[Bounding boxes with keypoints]
★ ★ ★

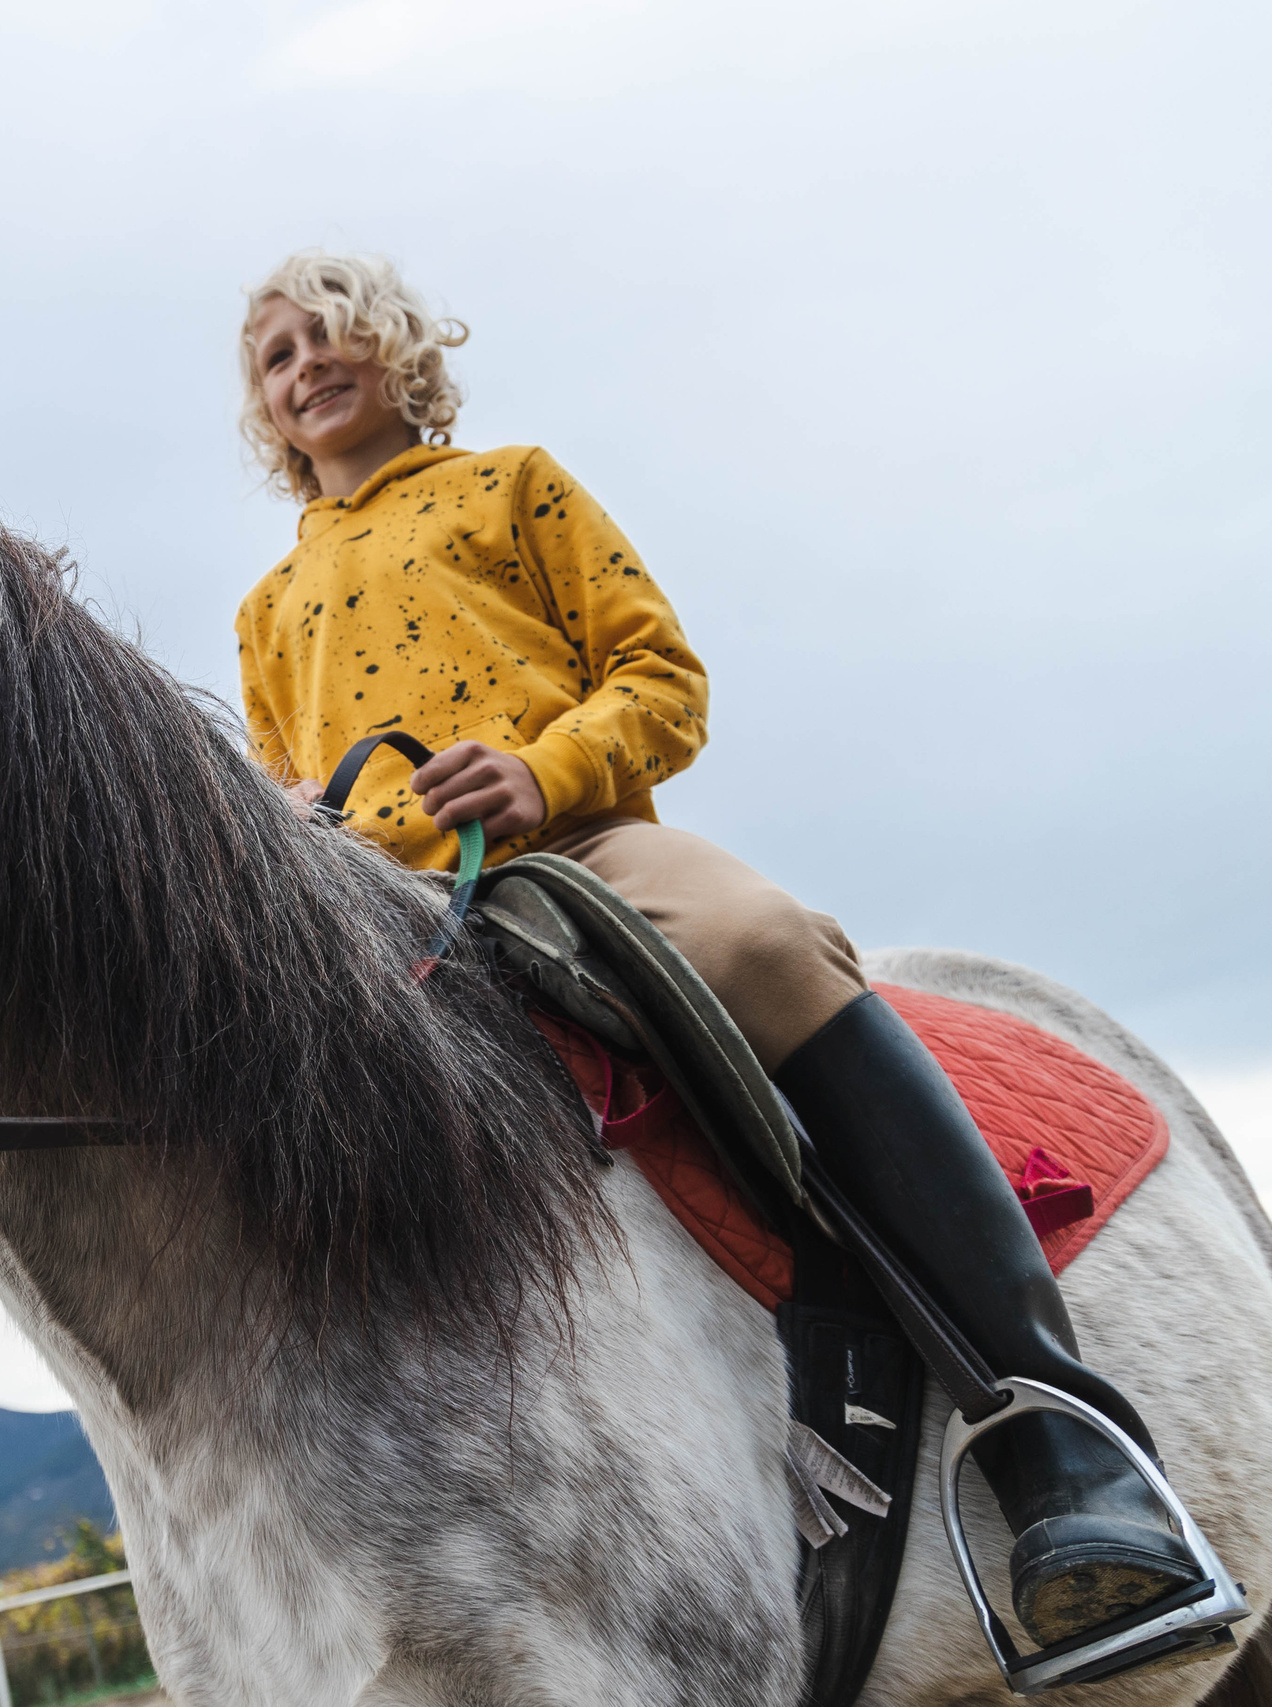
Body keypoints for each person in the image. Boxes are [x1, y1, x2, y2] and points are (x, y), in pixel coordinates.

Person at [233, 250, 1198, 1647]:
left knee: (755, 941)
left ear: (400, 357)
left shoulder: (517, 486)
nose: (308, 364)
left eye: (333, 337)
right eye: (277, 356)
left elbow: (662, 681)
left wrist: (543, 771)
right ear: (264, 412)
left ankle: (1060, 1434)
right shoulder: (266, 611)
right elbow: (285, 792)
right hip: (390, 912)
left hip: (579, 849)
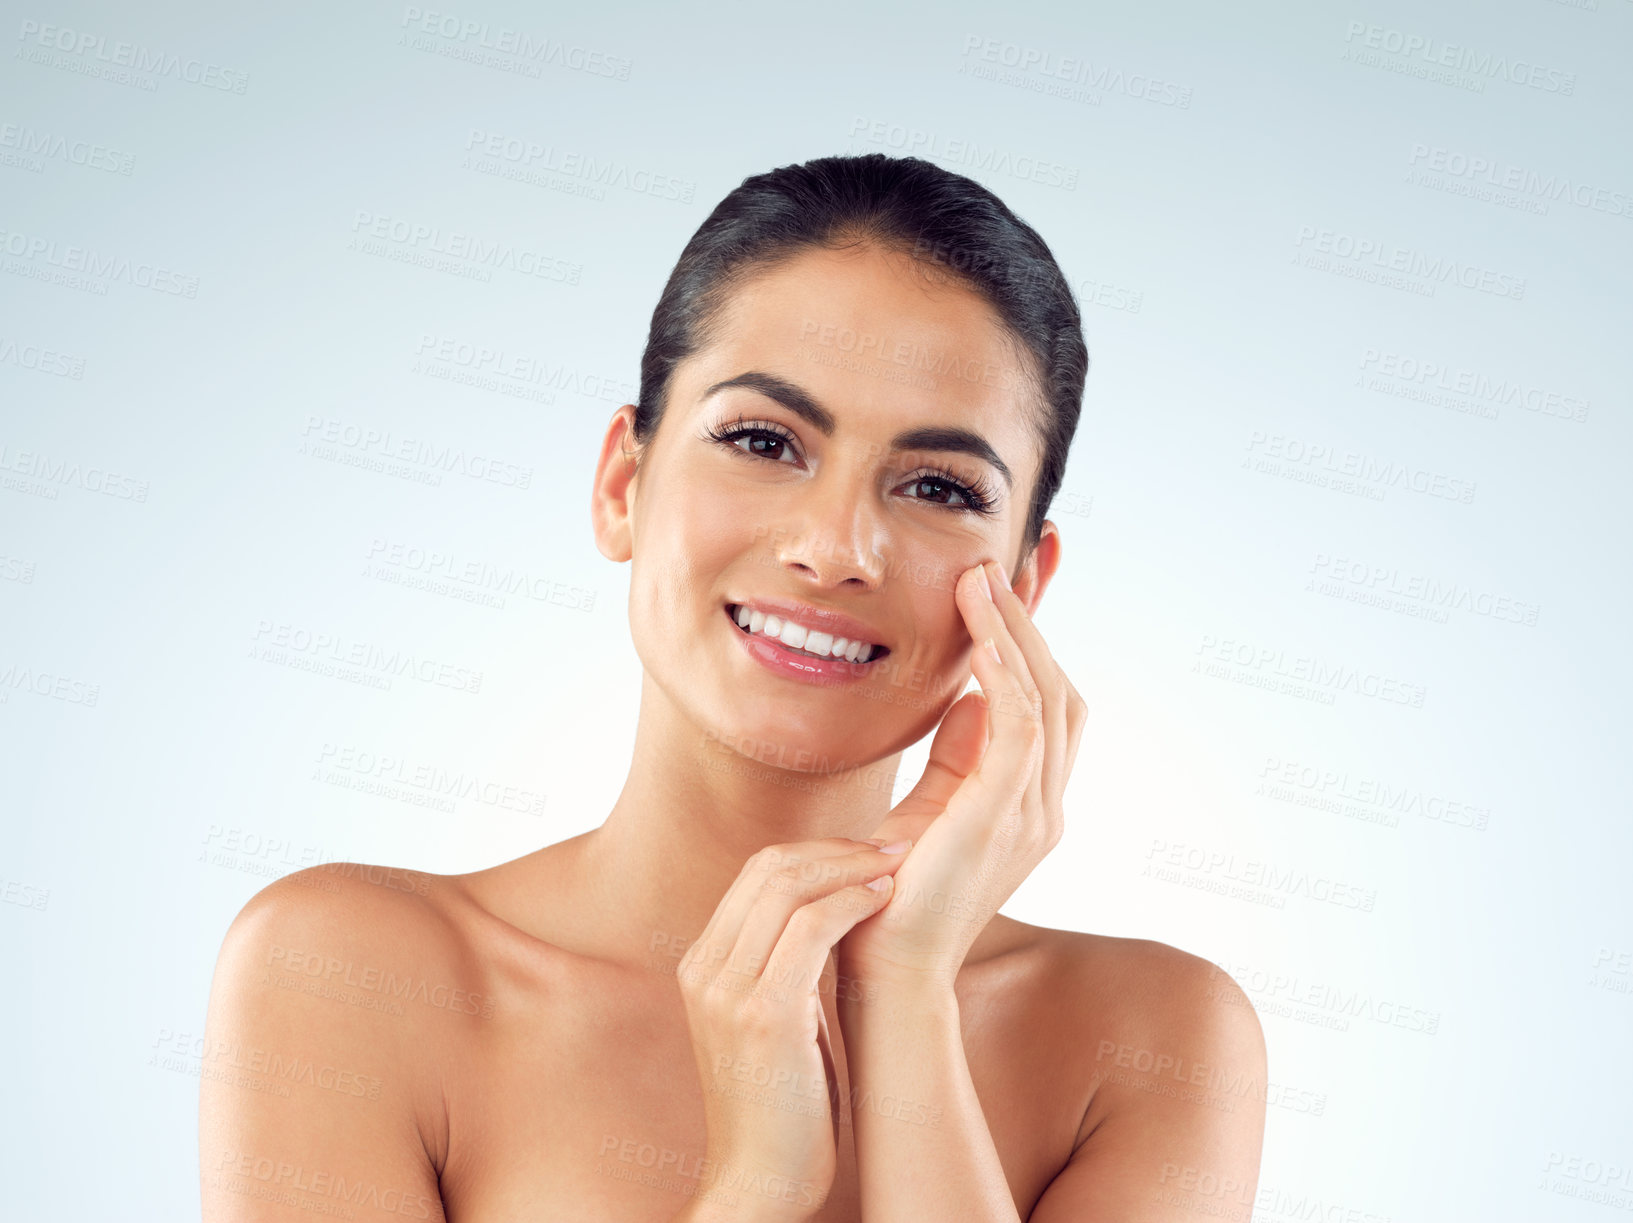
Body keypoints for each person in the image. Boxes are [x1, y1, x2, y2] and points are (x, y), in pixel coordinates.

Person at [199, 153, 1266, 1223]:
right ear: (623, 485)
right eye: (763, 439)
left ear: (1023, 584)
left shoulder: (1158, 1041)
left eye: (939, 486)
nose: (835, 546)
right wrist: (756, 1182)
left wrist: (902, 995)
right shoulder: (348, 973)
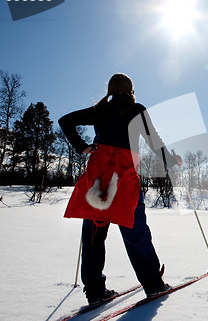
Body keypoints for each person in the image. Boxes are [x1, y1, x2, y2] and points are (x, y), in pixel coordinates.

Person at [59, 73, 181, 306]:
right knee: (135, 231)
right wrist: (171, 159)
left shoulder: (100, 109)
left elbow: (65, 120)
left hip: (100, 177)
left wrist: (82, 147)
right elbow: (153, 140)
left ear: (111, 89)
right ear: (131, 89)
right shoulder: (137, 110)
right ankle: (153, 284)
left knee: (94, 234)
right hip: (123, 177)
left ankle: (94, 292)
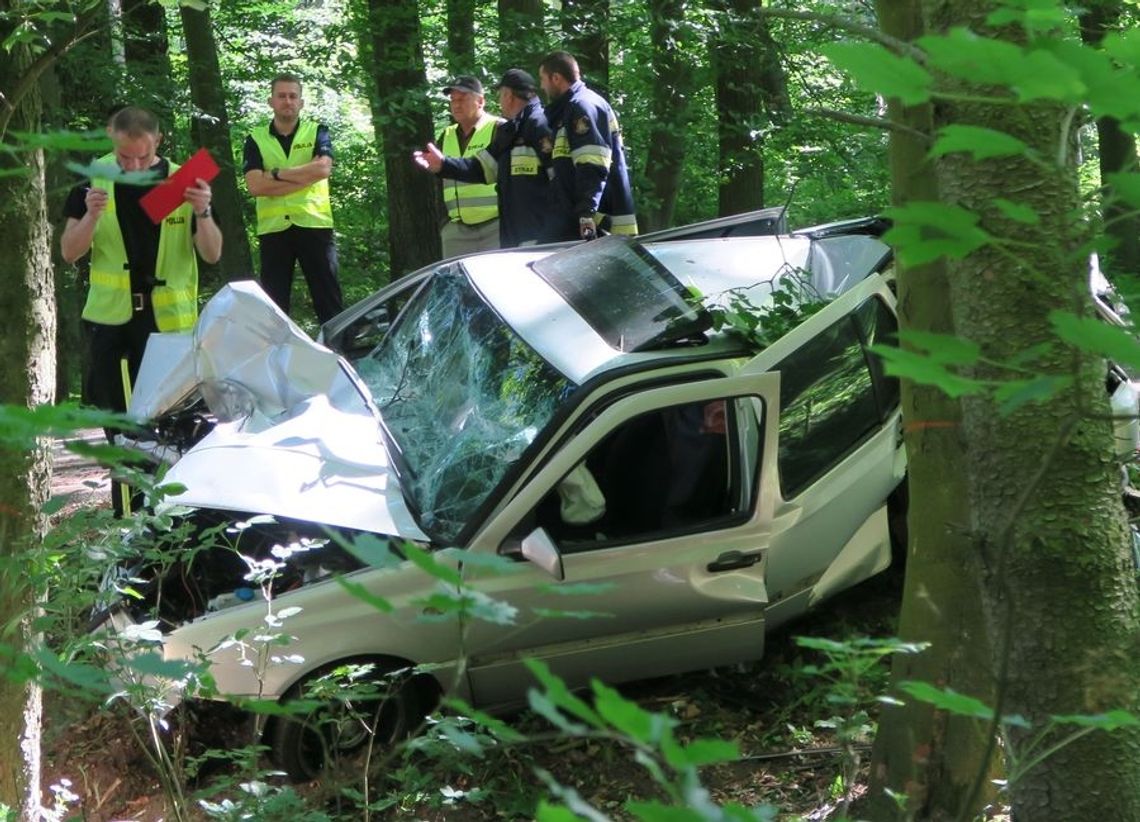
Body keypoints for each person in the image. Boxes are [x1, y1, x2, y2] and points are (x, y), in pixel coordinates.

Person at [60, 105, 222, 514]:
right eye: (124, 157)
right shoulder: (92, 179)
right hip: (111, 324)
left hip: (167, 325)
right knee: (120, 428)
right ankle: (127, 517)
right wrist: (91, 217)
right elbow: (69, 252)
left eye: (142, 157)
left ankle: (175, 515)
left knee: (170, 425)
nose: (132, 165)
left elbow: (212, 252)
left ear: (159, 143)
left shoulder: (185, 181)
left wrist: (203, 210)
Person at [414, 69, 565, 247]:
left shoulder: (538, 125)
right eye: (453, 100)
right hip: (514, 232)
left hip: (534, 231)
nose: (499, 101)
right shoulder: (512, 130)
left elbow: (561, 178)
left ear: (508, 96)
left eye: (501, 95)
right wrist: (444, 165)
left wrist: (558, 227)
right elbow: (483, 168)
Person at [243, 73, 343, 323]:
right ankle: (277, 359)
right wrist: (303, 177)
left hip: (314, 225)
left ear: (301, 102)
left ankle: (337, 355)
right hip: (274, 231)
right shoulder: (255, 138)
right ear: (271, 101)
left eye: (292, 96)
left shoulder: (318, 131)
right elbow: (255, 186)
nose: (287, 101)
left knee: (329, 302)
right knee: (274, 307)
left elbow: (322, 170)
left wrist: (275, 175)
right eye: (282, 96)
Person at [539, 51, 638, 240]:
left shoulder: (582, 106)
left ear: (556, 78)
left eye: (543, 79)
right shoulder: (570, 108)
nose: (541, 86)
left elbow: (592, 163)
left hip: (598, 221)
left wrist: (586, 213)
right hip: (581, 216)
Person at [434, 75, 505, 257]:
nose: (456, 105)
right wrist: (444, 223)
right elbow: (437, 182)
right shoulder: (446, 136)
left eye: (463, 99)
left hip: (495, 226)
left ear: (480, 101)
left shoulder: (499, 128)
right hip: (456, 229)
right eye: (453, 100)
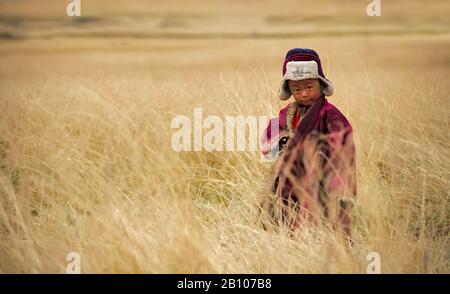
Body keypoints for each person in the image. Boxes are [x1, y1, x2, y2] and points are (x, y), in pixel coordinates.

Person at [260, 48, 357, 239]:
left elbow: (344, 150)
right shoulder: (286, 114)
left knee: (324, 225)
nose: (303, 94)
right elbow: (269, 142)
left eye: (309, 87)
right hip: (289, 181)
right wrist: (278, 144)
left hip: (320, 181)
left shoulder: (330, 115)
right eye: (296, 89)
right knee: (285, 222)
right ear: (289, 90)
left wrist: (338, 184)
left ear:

★ ★ ★

■ Aim of the exercise ■
Print each line above exactly as it appears, excluding all images.

■ Answer space ■
Body keypoints for each person in the image. Boxes are [x1, y1, x2, y2] and points are (x, y), in pixel coordinates.

Person at [233, 250, 1198, 1647]:
left knee: (755, 941)
left ear: (400, 357)
left shoulder: (517, 486)
nose: (308, 364)
left eye: (333, 337)
right eye: (277, 356)
left elbow: (662, 681)
left wrist: (543, 771)
right ear: (264, 412)
left ankle: (1060, 1434)
right shoulder: (266, 611)
right elbow: (285, 792)
right hip: (390, 912)
left hip: (579, 849)
Body keypoints for each person in the image. Boxes are [x1, y1, x2, y2] and points are (x, y), in pixel coordinates.

Person at [199, 153, 1266, 1223]:
right ear: (623, 485)
right eye: (763, 439)
left ear: (1023, 584)
left shoulder: (1158, 1041)
left eye: (939, 486)
nose: (835, 546)
right wrist: (756, 1182)
left wrist: (902, 995)
right shoulder: (348, 973)
Body keypoints for each person in the image. Boxes are [x1, y1, x2, y2] and points are (x, y), in pixel coordinates.

Person at [59, 73, 181, 306]:
right knee: (135, 231)
right wrist: (171, 159)
left shoulder: (100, 109)
left elbow: (65, 120)
left hip: (100, 177)
left wrist: (82, 147)
right elbow: (153, 140)
left ear: (111, 89)
right ear: (131, 89)
right shoulder: (137, 110)
right ankle: (153, 284)
left knee: (94, 234)
right hip: (123, 177)
left ankle: (94, 292)
Body keypoints for each person in the image. Boxes are [x1, y1, x2, y2] and points are (x, y), in pixel coordinates.

Person at [60, 105, 222, 514]:
right eye: (124, 157)
right shoulder: (92, 179)
right hip: (111, 324)
left hip: (167, 325)
right knee: (120, 428)
right ankle: (127, 517)
right wrist: (91, 217)
right elbow: (69, 252)
left eye: (142, 157)
left ankle: (175, 515)
left knee: (170, 425)
nose: (132, 165)
left elbow: (212, 252)
left ear: (159, 143)
left shoulder: (185, 181)
left wrist: (203, 210)
Person at [414, 69, 565, 247]:
left shoulder: (538, 125)
right eye: (453, 100)
right hip: (514, 232)
left hip: (534, 231)
nose: (499, 101)
right shoulder: (512, 130)
left elbow: (561, 178)
left ear: (508, 96)
left eye: (501, 95)
right wrist: (444, 165)
left wrist: (558, 227)
right elbow: (483, 168)
Person at [243, 73, 343, 323]:
right ankle: (277, 359)
right wrist: (303, 177)
left hip: (314, 225)
left ear: (301, 102)
left ankle: (337, 355)
right hip: (274, 231)
right shoulder: (255, 138)
right ear: (271, 101)
left eye: (292, 96)
left shoulder: (318, 131)
right elbow: (255, 186)
nose: (287, 101)
left knee: (329, 302)
right knee: (274, 307)
left elbow: (322, 170)
left wrist: (275, 175)
right eye: (282, 96)
Person at [539, 51, 638, 240]:
left shoulder: (582, 106)
left ear: (556, 78)
left eye: (543, 79)
right shoulder: (570, 108)
nose: (541, 86)
left elbow: (592, 163)
left hip: (598, 221)
left wrist: (586, 213)
right hip: (581, 216)
Person at [434, 75, 505, 257]:
nose: (456, 105)
right wrist: (444, 223)
right elbow: (437, 182)
right shoulder: (446, 136)
left eye: (463, 99)
left hip: (495, 226)
left ear: (480, 101)
left shoulder: (499, 128)
right hip: (456, 229)
right eye: (453, 100)
Body keypoints for each person in the image. Boxes are [x1, y1, x2, y2] and points are (x, y), in pixel coordinates.

Person at [260, 48, 357, 239]:
left elbow: (344, 150)
right shoulder: (286, 114)
left knee: (324, 225)
nose: (303, 94)
right elbow: (269, 142)
left eye: (309, 87)
right hip: (289, 181)
right wrist: (278, 144)
left hip: (320, 181)
left shoulder: (330, 115)
right eye: (296, 89)
right knee: (285, 222)
right ear: (289, 90)
left wrist: (338, 184)
left ear:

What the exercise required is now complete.